This is an exercise package for the serious athlete who wants to measure the cardiovascular exercise they’re getting rather than just the general level of activity. You get a GPS/accelerometer stride sensor that fits in between the laces of your running shoes, a heart rate monitor that straps around your chest (you have to wipe the rubber surface with a damp cloth for it to pick up your heartbeat) and a Pacer module that they both connect to using the low-power ANT+ wireless standard. Instructions come through headphones to put you in the right heart rate zone for each part of your workout (and you can load it with your music to play during workouts).
You have to connect the Pacer to your computer to download the workouts you choose from the miCoach Web site, and getting connected requires Java to run the sync software, which is inordinately slow to setup.

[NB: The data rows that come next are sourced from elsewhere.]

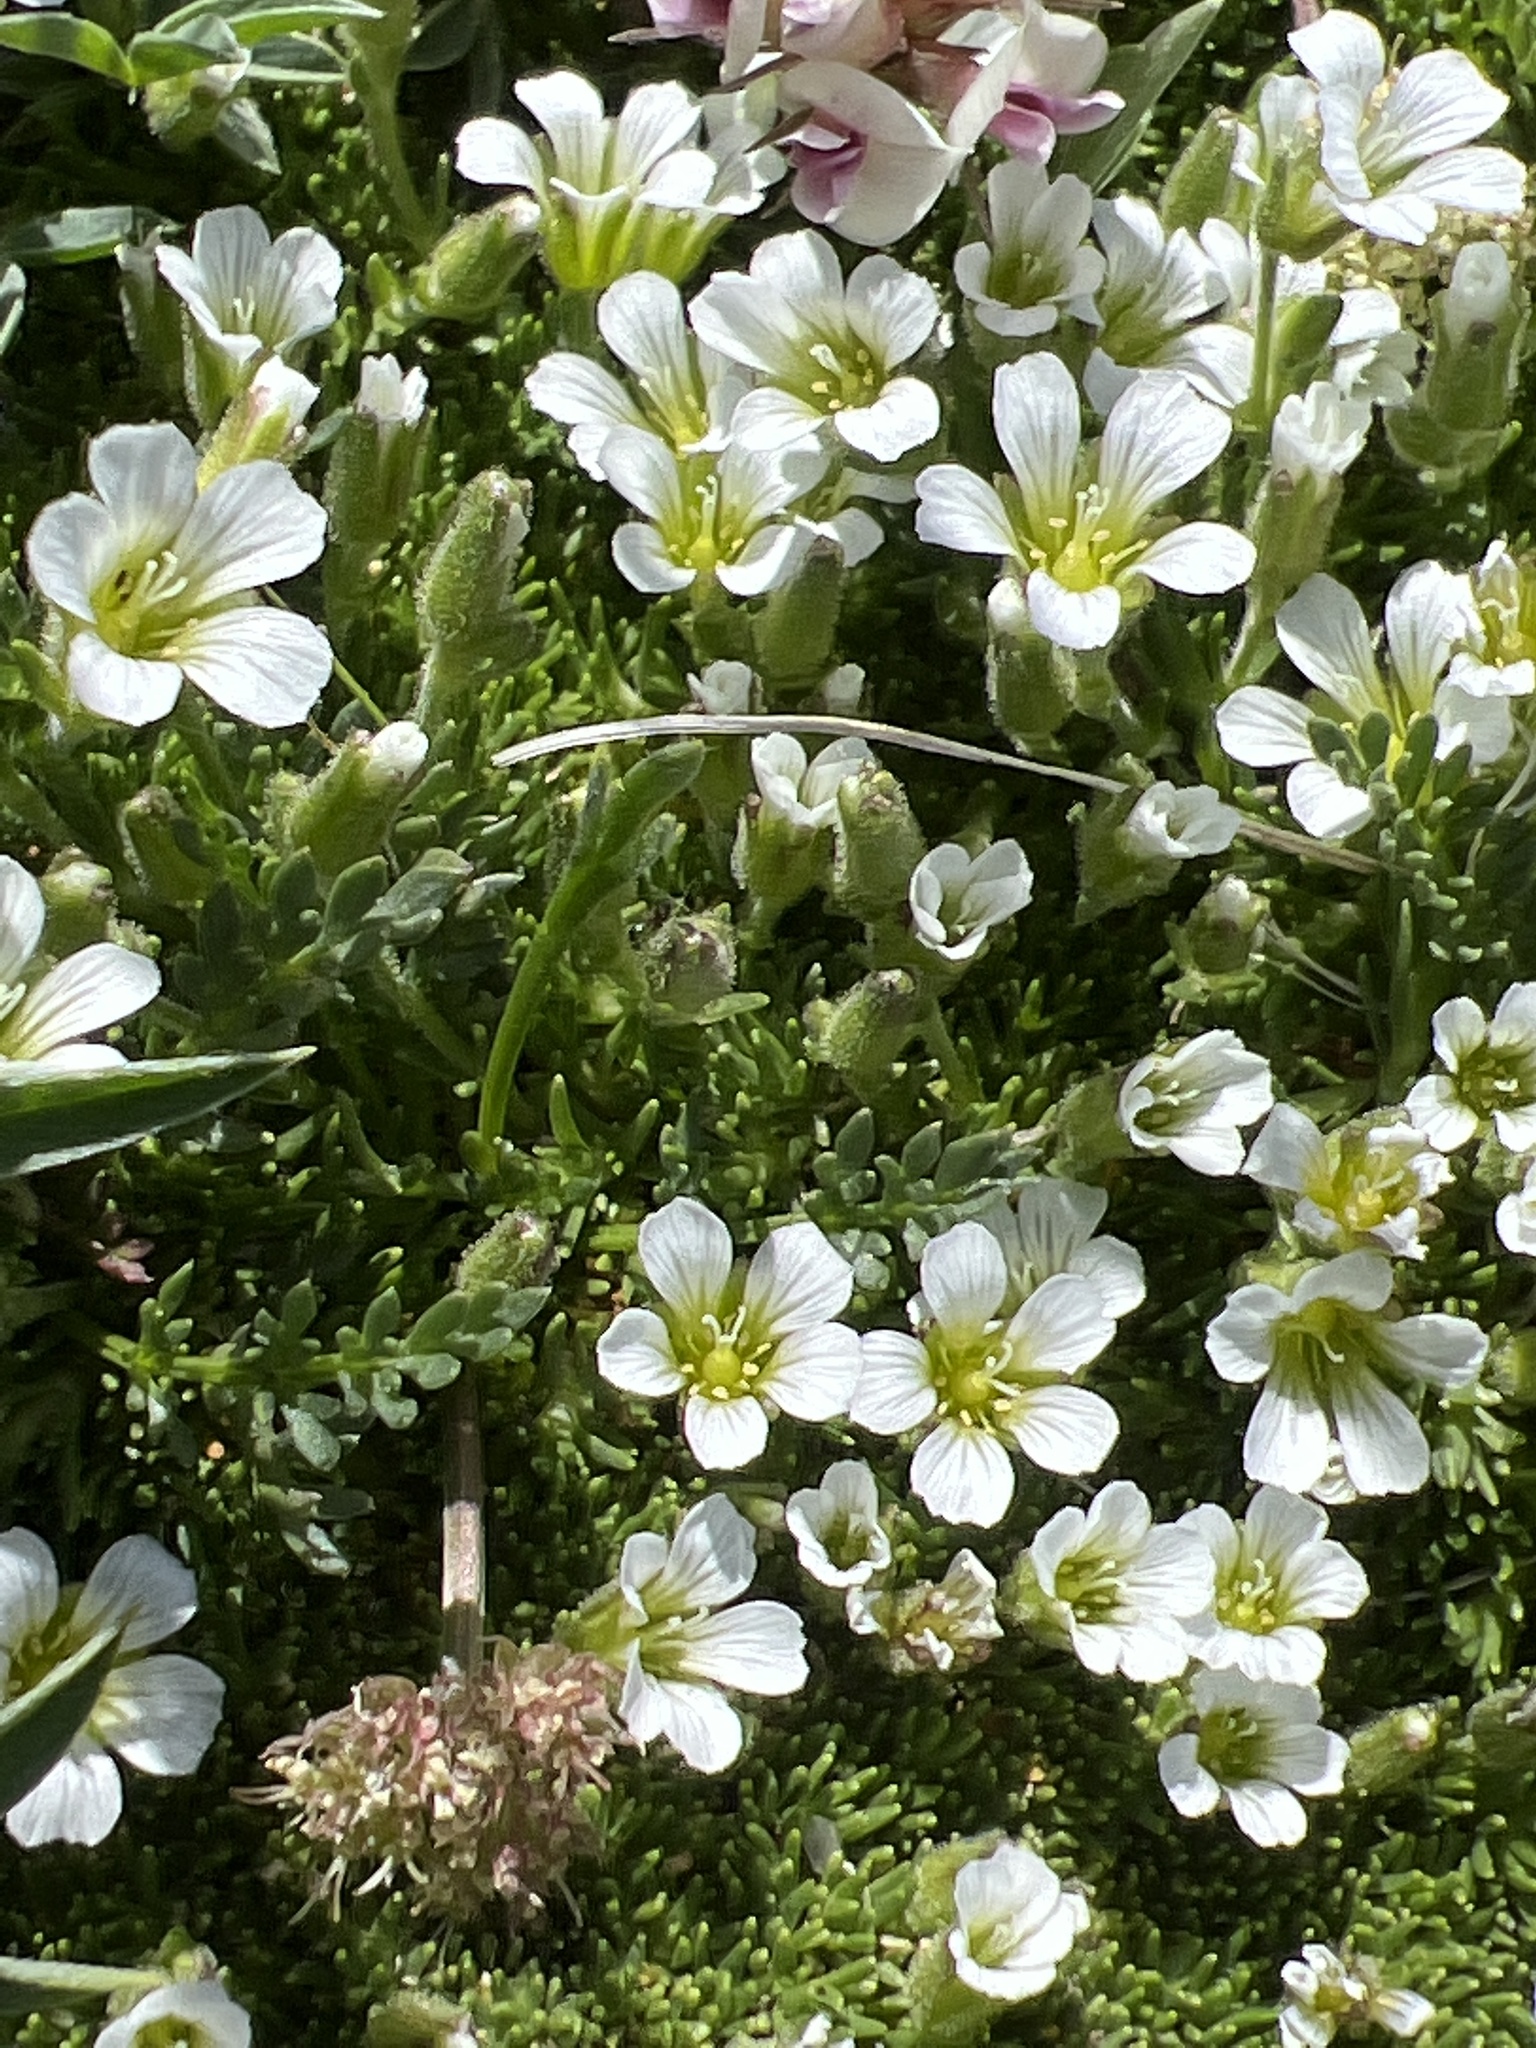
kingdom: Plantae
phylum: Tracheophyta
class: Magnoliopsida
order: Caryophyllales
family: Caryophyllaceae
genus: Cherleria
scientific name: Cherleria obtusiloba
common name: Alpine stitchwort
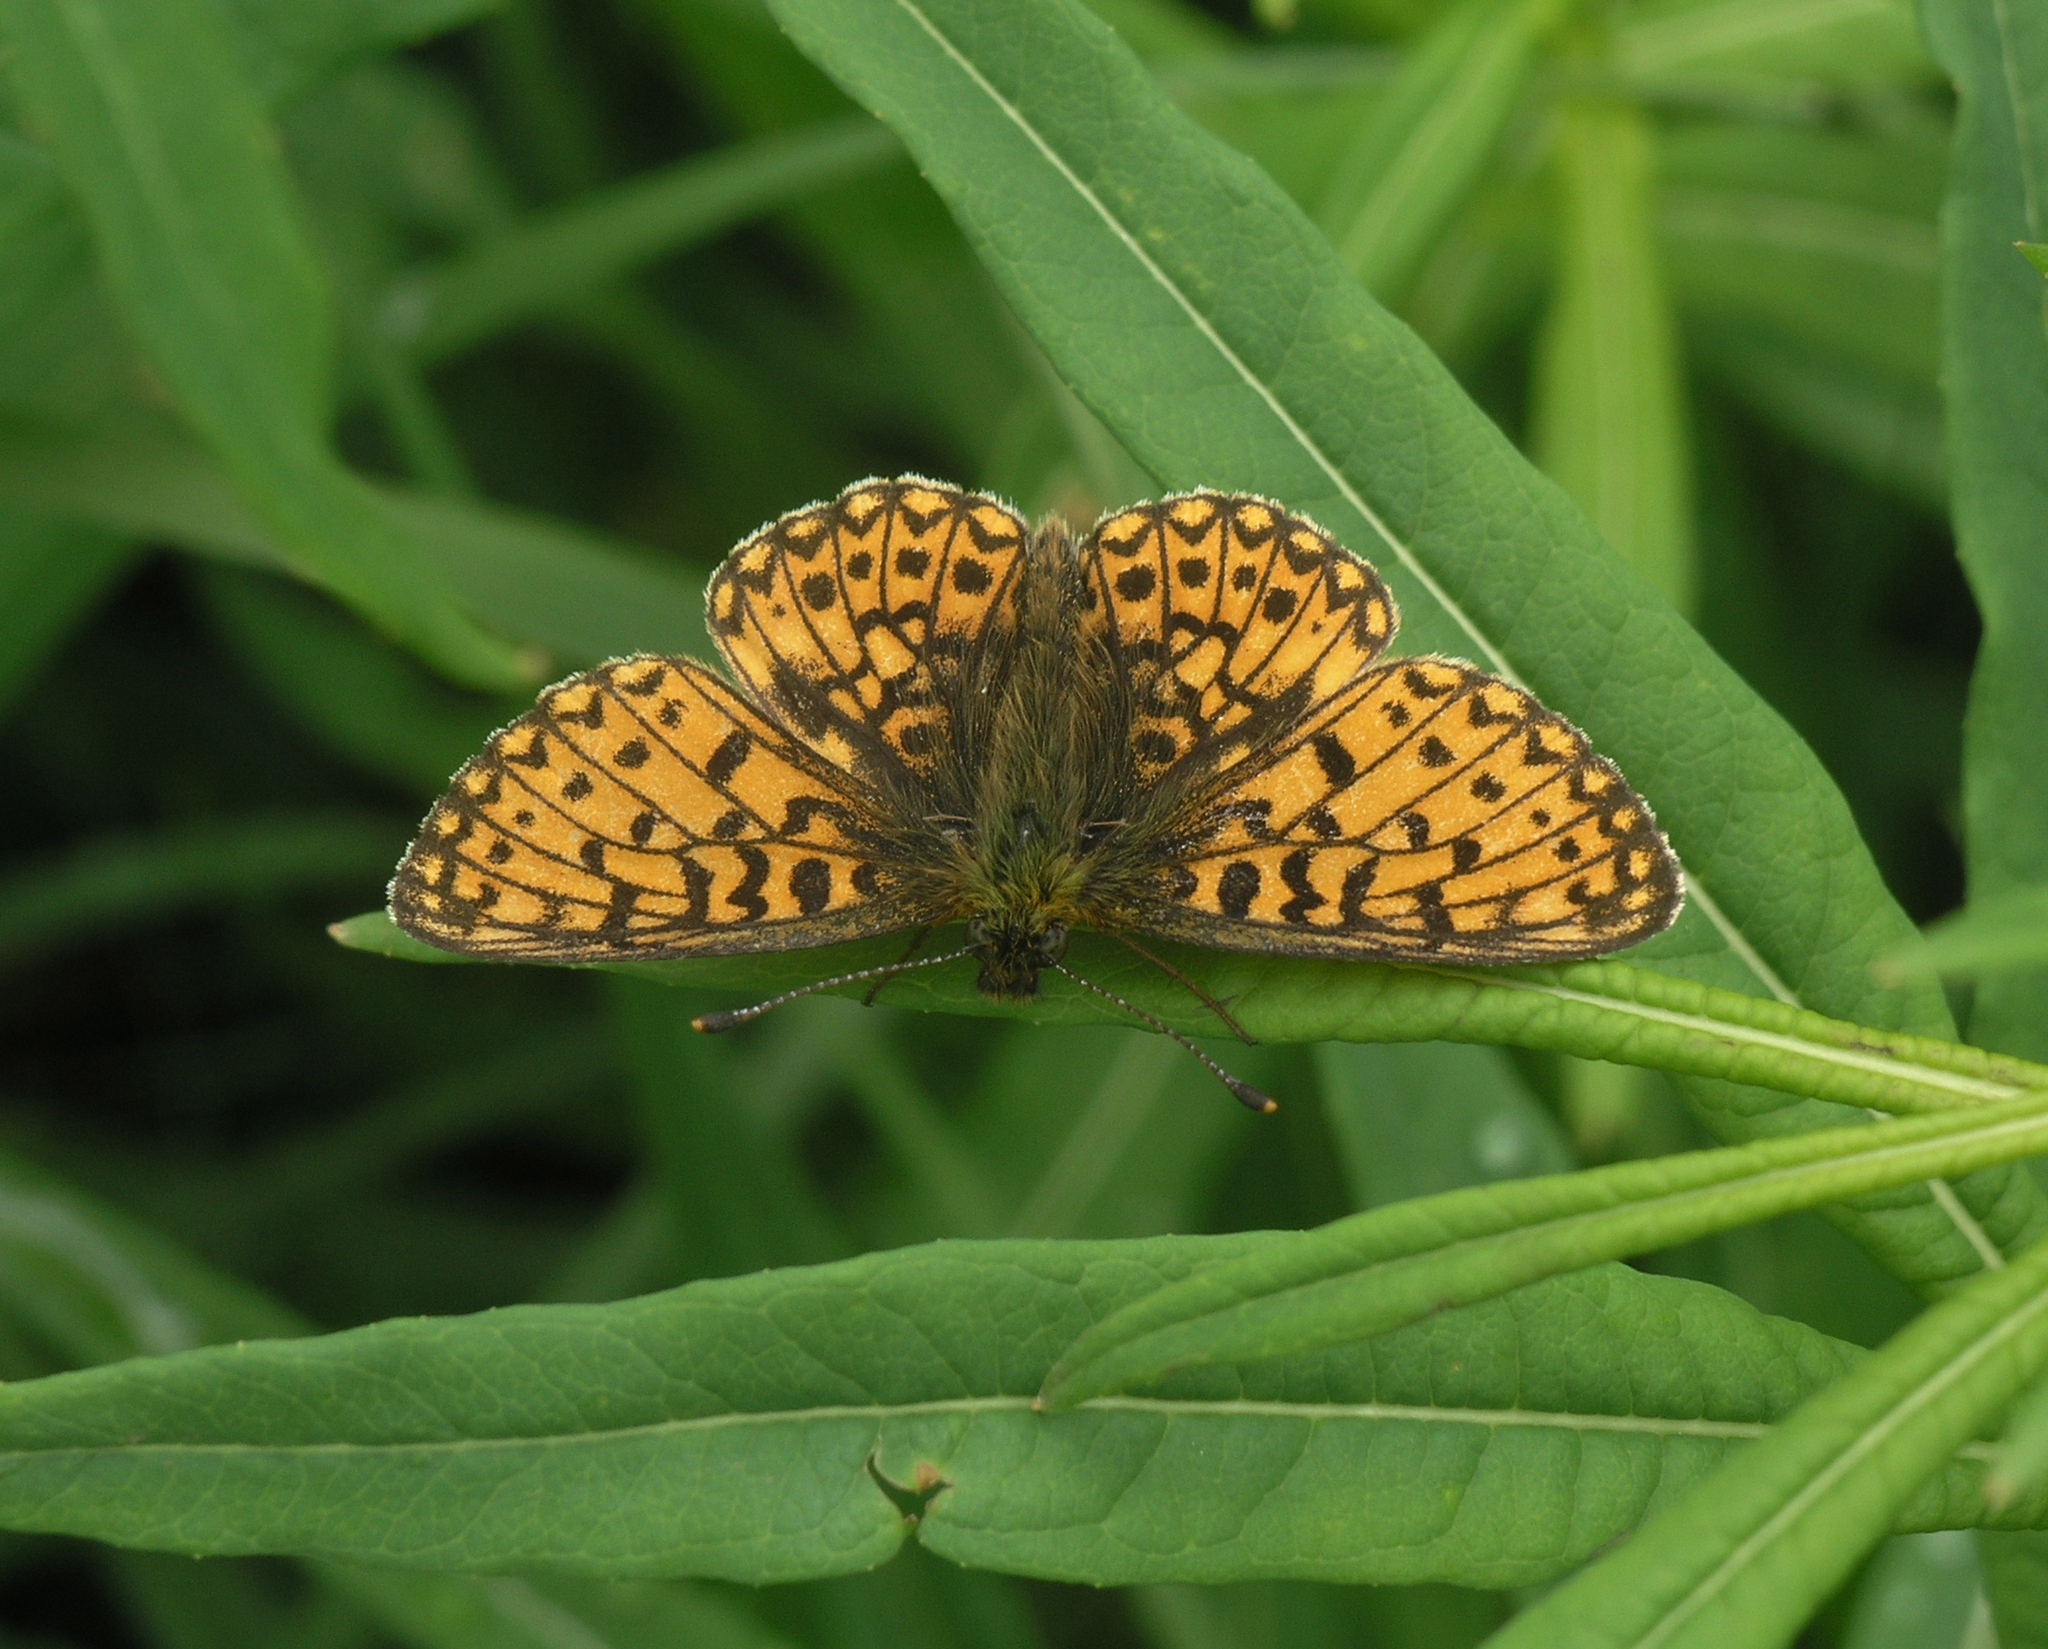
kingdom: Animalia
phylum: Arthropoda
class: Insecta
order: Lepidoptera
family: Nymphalidae
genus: Boloria
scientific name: Boloria selene
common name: Small pearl-bordered fritillary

This is a lot to set up and strap on, compared to the simpler everyday systems, and we found starting the workout, recording data from free running sessions and syncing the data to be confusing at first. We either lost or never managed to record the data from our first three sessions. The USB cable fits into a port that’s identical to the headphone socket, which is also confusing (the Pacer charges over USB, the stride sensor and heart monitor have batteries you can replace).
Once you master how to use it, miCoach is a good system for traditional exercise. There are plenty of coaching options including getting workouts mailed to you in advance as a PDF, email reminders if you've not worked out for a week or more and an online coaching circle where you can share tips and encouragement. The difference from just running with a stopwatch or using one of the popular audio runners training programs is that if your heart rate is too slow – or too fast – for the section of the workout you’re doing, the miCoach Pacer will interrupt the instructions to tell you to speed up or slow down, in real time. Looking at the charts and maps afterwards lets you do longer term analysis – and see how you’re progressing.
Adidas is working with game publisher THQ to make the miCoach system work with sport training games for Kinect and PlayStation Move. We should see the end result of this partnership some time in 2012.